Bear with me, I know it’s probably an Apple problem, but you guys know PDFs pretty well, from what I’ve seen here, and you actually answer questions!

If I scan (using my Fujitsu S300M, for example) something into a PDF, either into a folder, or to print and then save as PDF, or to print and then open in Acrobat, it works great.

If I then OCR it in Acrobat 8.1.2, it still looks ok, but the file size is HUGE.

If I then do “Reduce In Size”, that is when the weirdness happens.

If I open the resulting smaller file in Acrobat, all is well. If I open it in Preview, the print looks terrible - blurred and gray. Same if I open it in DTPO - but since both of those use the same PDFkit, that’s why I think it’s an Apple problem.

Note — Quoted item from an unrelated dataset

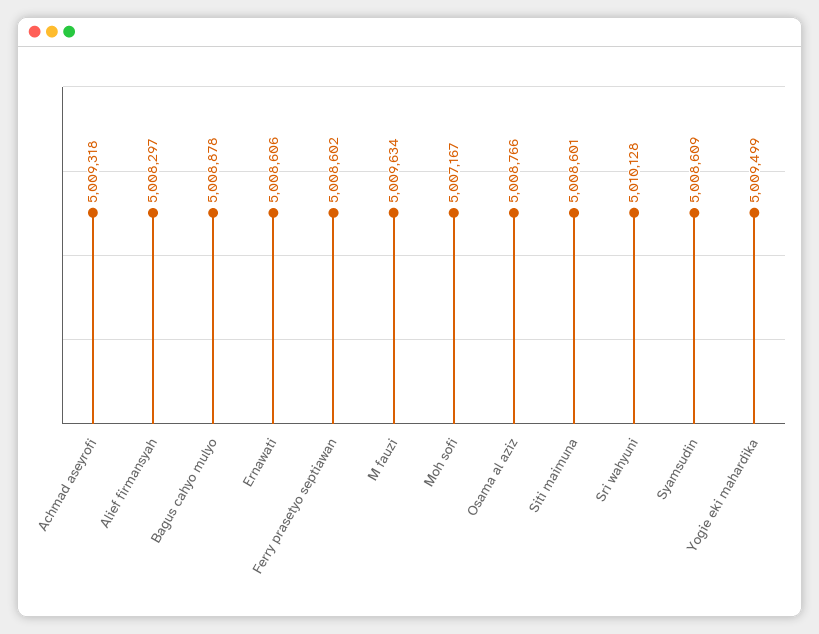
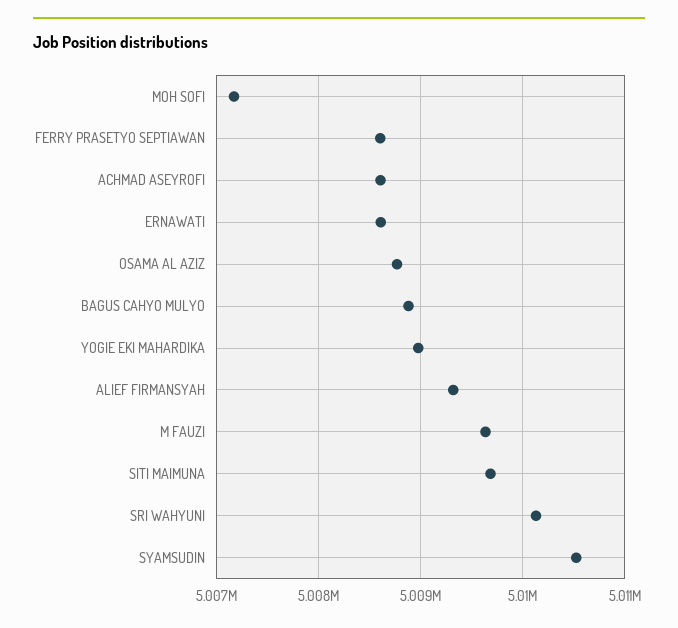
Achmad aseyrofi: 5009318 -> 5008600
Alief firmansyah: 5008297 -> 5009300
Siti maimuna: 5008601 -> 5009700
Syamsudin: 5008609 -> 5010500
Yogie eki mahardika: 5009499 -> 5009000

I’m using 10.5.4 on a Mac Pro.

Any ideas?

Thanks,

Bill.

Bill_DeVille · August 29, 2008, 1:24am

As you saw, there are some incompatibilities with how Apple renders PDFs and the default PDF version you saved from Acrobat 8. OS X 10.5.4 is probably still “stuck” at compatibility with Acrobat 7.x – which by default saves files as PDF 1.6, as I recall.

When you save a file that from Acrobat 8,x, try saving it as version 1.6, 1.5 or 1.4. Note that in OS X, when you “print” a file as PDF, it is saved as PDF 1.4.

I’ve got Acrobat 7 and haven’t upgraded yet.

bstadelman · August 29, 2008, 1:59am

Bill:

Thanks ever so much for the reply!

I ran some tests and you have to go all the way back to Version 5.0 and higher compatibility to have it work correctly. You can also go to 4.0 and higher and have it work right.

When I chose 6.0 and higher, or 7.0 and higher, the same problem was still there.

Again, thank you VERY much! See? This is why I asked you guys!

Bill.

brisance · September 1, 2008, 6:54pm

Hi folks I just downloaded a trial version of DT Pro Office and am suitably impressed, however I’ve experienced the same ballooning PDF file size… is something going to be done about this (perhaps a future patch) or would we have to live with it and start buying shares in hard disk manufacturers?

Bill_DeVille · September 2, 2008, 12:46am

DEVONtechnologies doesn’t control the re-rasterization of the PDF image layer during OCR – that’s done by the IRIS OCR engine. All DEVONtechnologies can do about this is provide user preferences to reduce the dpi resolution and the image quality of the resulting PDFs.

I have two long-standing wishes for PDFs and OCR: 1) that the original PDF image would be retained (without rasterizing the image again) during OCR and 2) that OCR errors in the text layer of a searchable PDF could be edited without changing the image layer. I’m still waiting.